This article mainly introduces the use of Python program to generate word and PDF documents, the text gives a detailed introduction and sample code, I believe that we have a certain reference value, the need for friends below to see it together.
I. How to export Word documents by program
Exporting web/html content as a world document, there are many solutions in Java, such as using Jacob, Apache POI, Java2word, Itext and so on, and using a template engine like Freemarker. There are some methods in PHP, but there are few ways to generate a world document for web/html content in Python. The most difficult solution is how to use the JS code to get the populated data asynchronously, the picture is exported to the Word document.
1. Unoconv
Function:
1. Support the conversion of local HTML documents to a DOCX-formatted document, so you need to save the HTML file in your Web page locally before calling Unoconv for conversion. The conversion effect is also good, the use of the method is very simple.

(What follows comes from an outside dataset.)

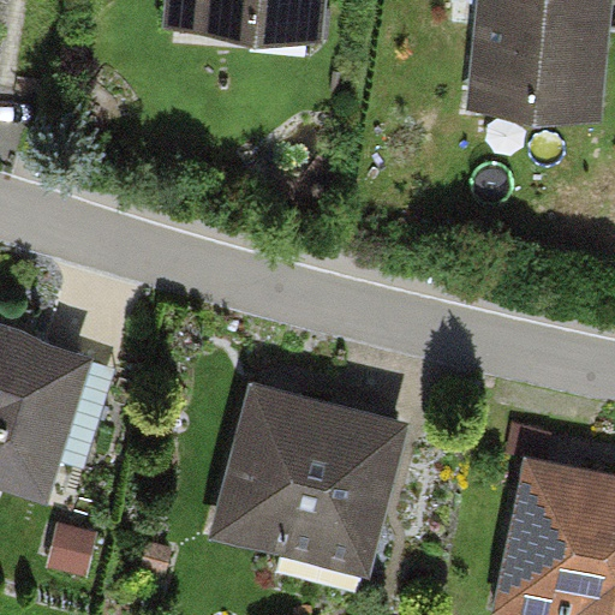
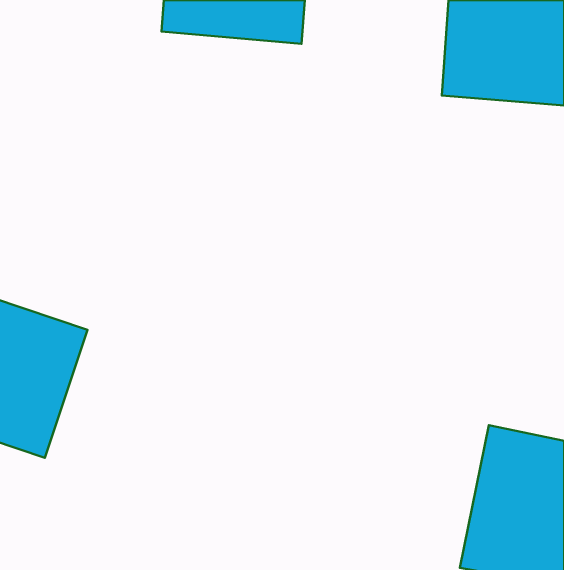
building: [210,383,408,575] -> none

\# installing sudo apt-get install unoconv\# using unoconv-f PDF *.odtunoconv-f doc *.odtunoconv-f html *.odt
Disadvantages:
1. Only static HTML can be converted, and there is no place for the page to get data asynchronously using AJAX (mainly to ensure that there is data in the HTML file saved from the Web page).
2. Only the HTML can be converted, if the page has the use of JS code such as echarts,highcharts generated pictures, it is not possible to convert these pictures into a Word document;
3. The resulting Word document content format is not easy to control.
2. Python-docx
Function:
1.python-docx is a Python library that can read and write Word documents.
How to use:
1. Get the data from the Web page and add it to the Word document using Python manual typesetting.

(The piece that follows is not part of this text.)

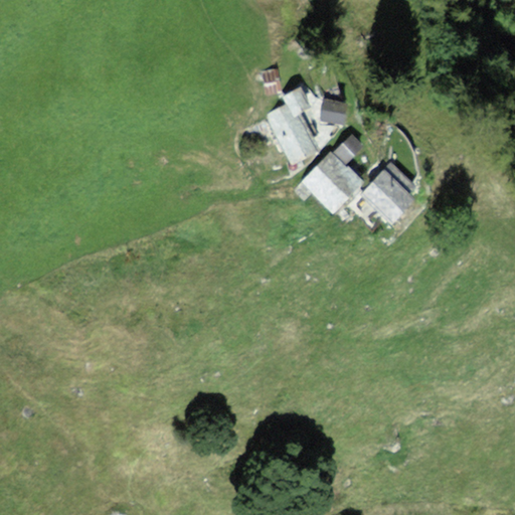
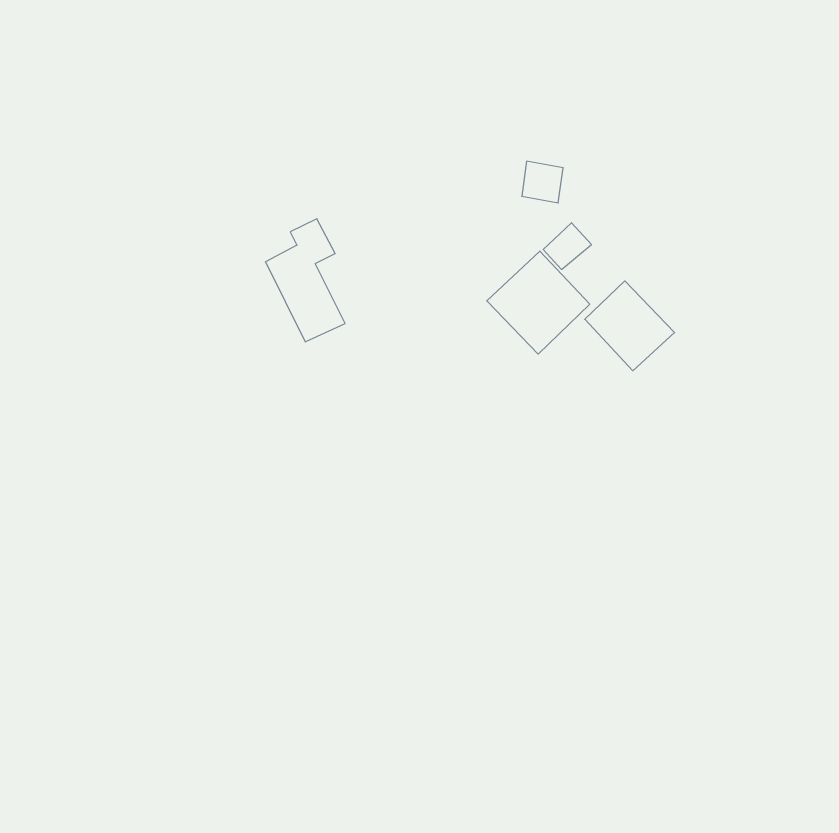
building: [267,88,315,162] -> [265,219,345,342]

From docx import documentfrom docx.shared Import inchesdocument = document () document.add_heading (' document Title ', 0) p = d Ocument.add_paragraph (' A Plain paragraph having some ') P.add_run (' bold '). Bold = Truep.add_run (' and some ') P.add_run (' Italic. '). Italic = truedocument.add_heading (' Heading, Level 1 ', level=1) document.add_paragraph (' intense quote ', style= ' Intensequote ') document.add_paragraph (' first item in unordered list ', style= ' Listbullet ') document.add_paragraph (' First item in ordered list ', style= ' Listnumber ') document.add_picture (' Monty-truth.png ', width=inches (1.25)) Table = Document.add_table (Rows=1, cols=3) hdr_cells = Table.rows[0].cellshdr_cells[0].text = ' Qty ' hdr_cells[1].text = ' Id ' HDR _cells[2].text = ' Desc ' for item in recordset:row_cells = Table.add_row (). Cells Row_cells[0].text = str (item.qty) Row_cell S[1].text = str (item.id) Row_cells[2].text = Item.descdocument.add_page_break () document.save (' Demo.docx ')
From docx import documentfrom docx.shared Import inchesdocument = Document () for row in range (9): t = document.add_table (RO Ws=1,cols=1,style = ' Table Grid ') T.autofit = False #很重要! W = float (row)/2.0 T.columns[0].width = Inches (w) document.save (' Table-step.docx ')
Disadvantages:
function is very weak. There are many restrictions, such as not supporting templates and so on, only the simple format of Word documents can be generated.
Ii. Procedures for exporting PDF document methods
1.pdfkit
Function:
1.wkhtmltopdf is used primarily for HTML-generated PDFs.
2.pdfkit is a wkhtmltopdf-based Python package that supports the conversion of URLs, local files, text content to PDFs, and ultimately calls the Wkhtmltopdf command. Python is currently exposed to generate PDF effect is better.
Advantages:
1.wkhtmltopdf: Using the WebKit kernel to convert HTML to PDF
WebKit is an efficient, open-source browser kernel that is used by browsers, including Chrome and Safari. Chrome prints the functionality of the current page, with one option being to "Save as PDF" directly.
2.wkhtmltopdf uses the WebKit kernel's PDF rendering engine to convert HTML pages to PDFs. High Fidelity, the conversion quality is very good, and the use is very simple.
How to use:
\# install pip install pdfkit\# using import pdfkitpdfkit.from_url (' http://google.com ', ' out.pdf ') pdfkit.from_file (' test.html ') , ' Out.pdf ') pdfkit.from_string (' hello! ', ' out.pdf ')
Disadvantages:
1. The icon generated for JS code such as Echarts,highcharts cannot be converted to PDF (because it functions primarily to convert HTML to PDF instead of converting JS to pdf). The conversion effect for a purely static page is still good.
2. Other
Other plugins that generate PDFs are: WEASYPRINT,REPORTLAB,PYPDF2 and so on, the simple test is not as good as the pdfkit effect, and some usage is complex.